The apex court said its 12 September 2017 order, temporarily lifting the stay on this ban to permit sale of firecrackers in the NCR, will be made effective only from 1 November ~ 12 days after Diwali which will be celebrated on 19 October. It ordered “forthwith” suspension of temporary licences issued by the police for sale of firecrackers in Delhi-NCR following its 12 September order.
A Bench headed by Justice A K Sikri said the apex court’s 11 November 2016 order suspending the licences for sale of firecrackers in the NCR “should be given one chance to test itself” to see if there would be its positive effects during Diwali. The court had then, after Diwali, suspended all licenses which permits sale of fireworks, wholesale and retail, within the NCR territory till further orders.

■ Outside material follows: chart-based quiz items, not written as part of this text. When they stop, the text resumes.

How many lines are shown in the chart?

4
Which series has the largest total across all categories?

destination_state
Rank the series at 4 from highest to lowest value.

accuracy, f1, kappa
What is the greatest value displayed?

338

Referring to the air pollution levels in Delhi-NCR during and immediately after Diwali 2016, the Supreme Court Monday observed that due to the adverse effects of burning of fire crackers “the air quality deteriorates abysmally and alarmingly and the city chokes thereby”.
The Bench said the 11 November 2016 order was passed by the court keeping in view the situation that had then arisen after Diwali. “This order prevailed during the year but the impact and effect of this order remains to be tested on Diwali days,” the Bench, also comprising Justices A M Sapre and Ashok Bhushan, said.

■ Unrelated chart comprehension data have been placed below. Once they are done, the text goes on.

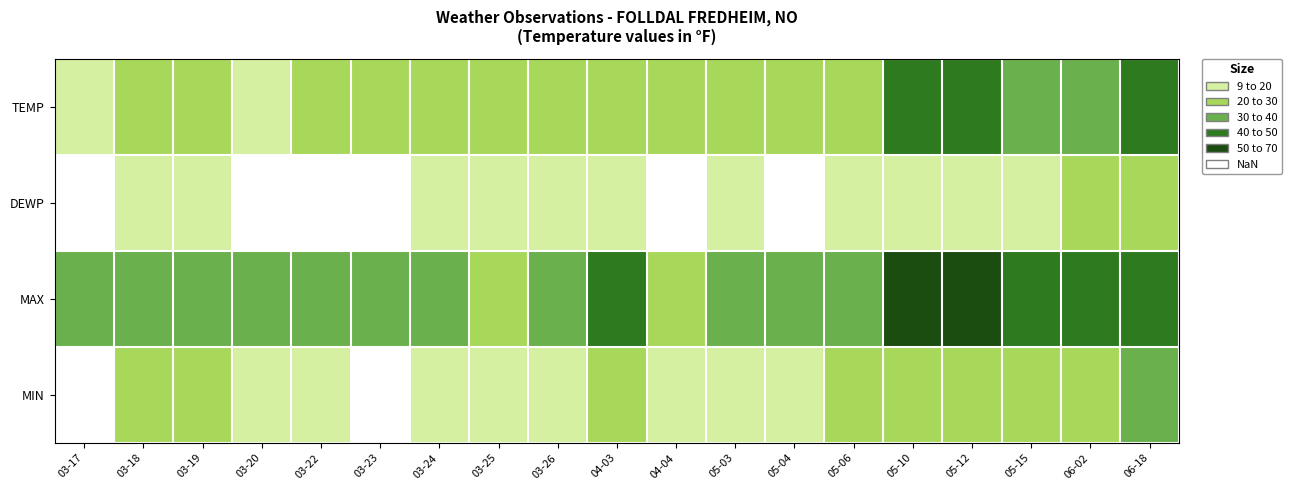

Reading left to right, transcribe all the data shown in this chart.

TEMP: 03-17=27.7	03-18=38.1	03-19=38.9	03-20=24.5	03-22=36.9	03-23=30.7	03-24=34.6	03-25=31.9	03-26=35.5	04-03=36.5	04-04=30.4	05-03=35.1	05-04=32.6	05-06=38.6	05-10=58.3	05-12=54.2	05-15=43.6	06-02=48.4	06-18=51.1
DEWP: 03-17=17.1	03-18=23.7	03-19=25.3	03-20=19.1	03-22=18.7	03-23=17.5	03-24=24.2	03-25=27.4	03-26=26.1	04-03=21.1	04-04=17.2	05-03=23.4	05-04=19.4	05-06=23.1	05-10=28.4	05-12=27.8	05-15=27.1	06-02=30.2	06-18=31.5
MAX: 03-17=40.1	03-18=42.6	03-19=41.7	03-20=41.9	03-22=44.4	03-23=45.5	03-24=40.6	03-25=39.0	03-26=43.2	04-03=51.1	04-04=34.5	05-03=44.2	05-04=40.3	05-06=45.9	05-10=66.6	05-12=65.5	05-15=57.4	06-02=55.8	06-18=57.0
MIN: 03-17=9.3	03-18=32.4	03-19=35.2	03-20=20.3	03-22=21.9	03-23=15.8	03-24=20.1	03-25=27.9	03-26=25.3	04-03=30.0	04-04=27.0	05-03=28.2	05-04=26.6	05-06=33.4	05-10=37.8	05-12=38.1	05-15=35.8	06-02=30.0	06-18=41.2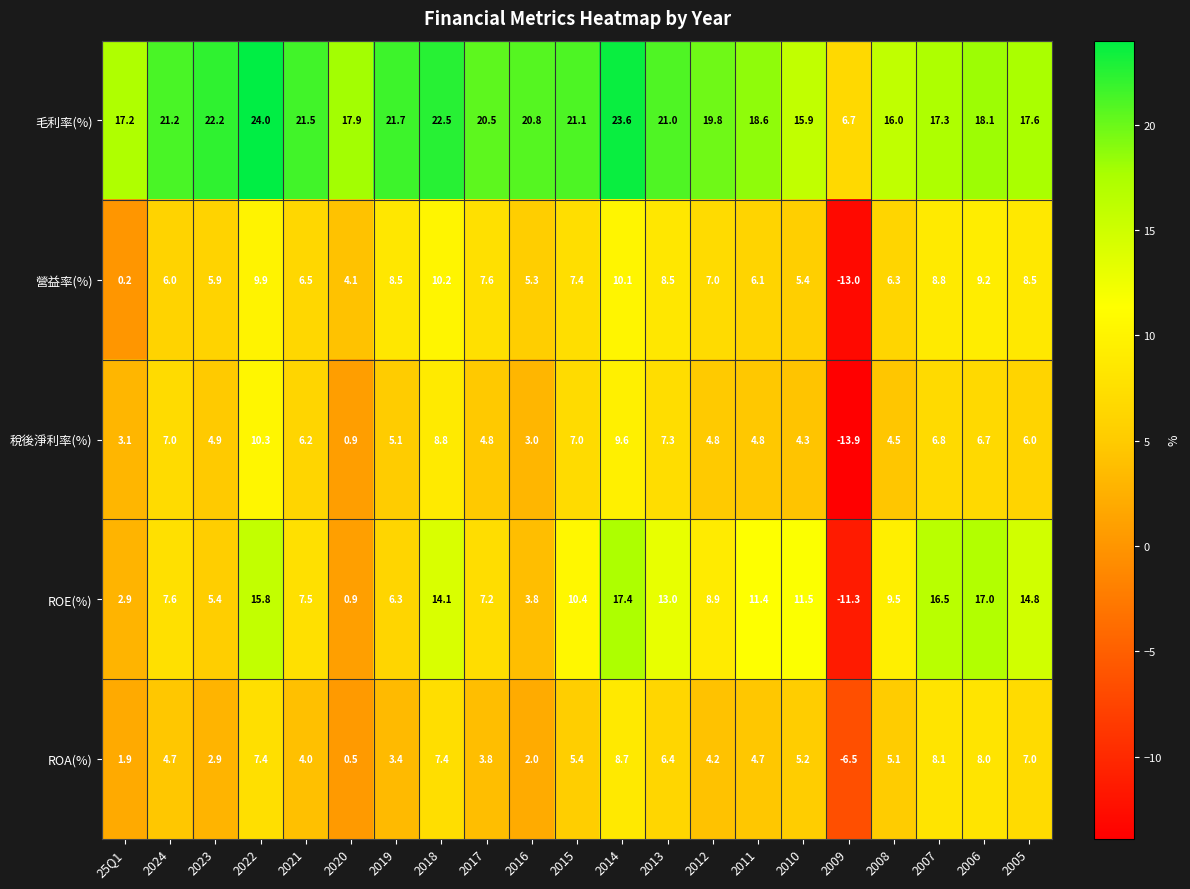

What is the total value across all series at 2007?

57.5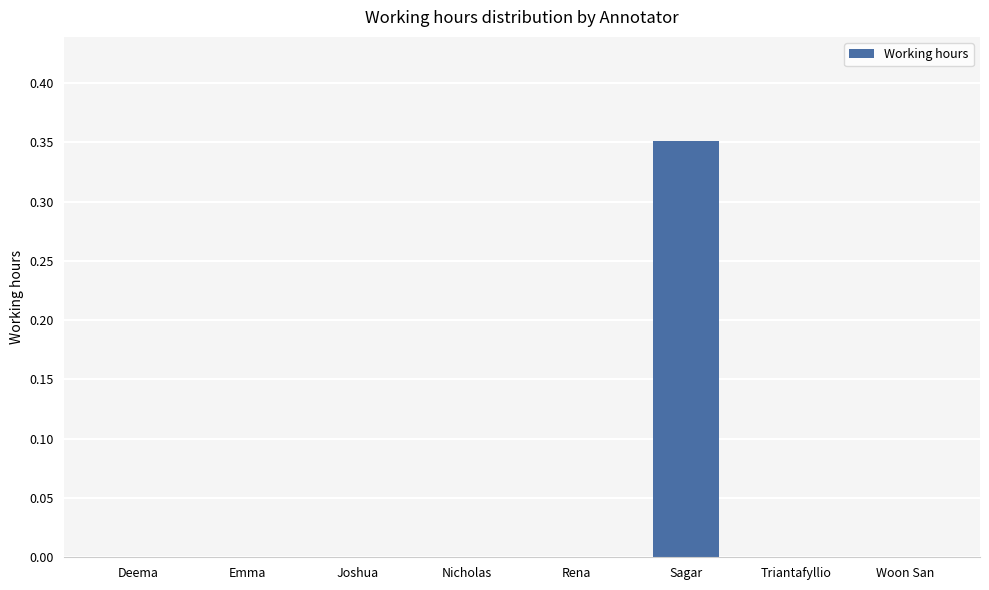

How many data points does each series have?

8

“Going by these considerations, we are of the opinion that the judgment dated September 12, 2017 passed by this court should be made effective only from November 1, 2017. To put it clearly, though we are not tweaking with the various directions contained in the order dated September 12, 2017, the effect of that order would not be given during this Diwali and, therefore, we are making it effective only from November 1, 2017,” the Bench said.
It said further orders on this issue could be passed after assessing the situation in the wake of the Diwali season.

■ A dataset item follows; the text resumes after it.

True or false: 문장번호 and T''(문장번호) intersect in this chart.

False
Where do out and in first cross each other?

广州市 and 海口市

The apex court observed that the adverse effects of firecrackers during Diwali have been witnessed year after year and that in 2016 it had led to the closing of schools in Delhi and
other urgent measures in the face of a “health emergency” situation.
The Bench noted that there was direct evidence of deterioration of air quality at alarming levels during Diwali every year.
“As already pointed out above, burning of these fire crackers during Diwali in 2016 had shot up PM (particulate matter) levels by three times, making Delhi the worst city in the world, insofar as air pollution is concerned,” it said.
The apex court also said ahead of Diwali there have been attempts every year on the part of government, media, NGOs and various other groups to create awareness among common people about the ill-effects of bursting of these firecrackers.
The apex court’s decision was hailed by a cross-section of people including parents, experts and enviromental activists, who highlighted the national capital’s hazardous air quality.
Union Environment Minister Harsh Vardhan also welcomed it and urged people to abide by the court’s guidelines and “give green Diwali and our environment a chance”.
The order however dealt a blow to the traders and businessmen dealing in firecrackers in the NCR, triggering resentment among them.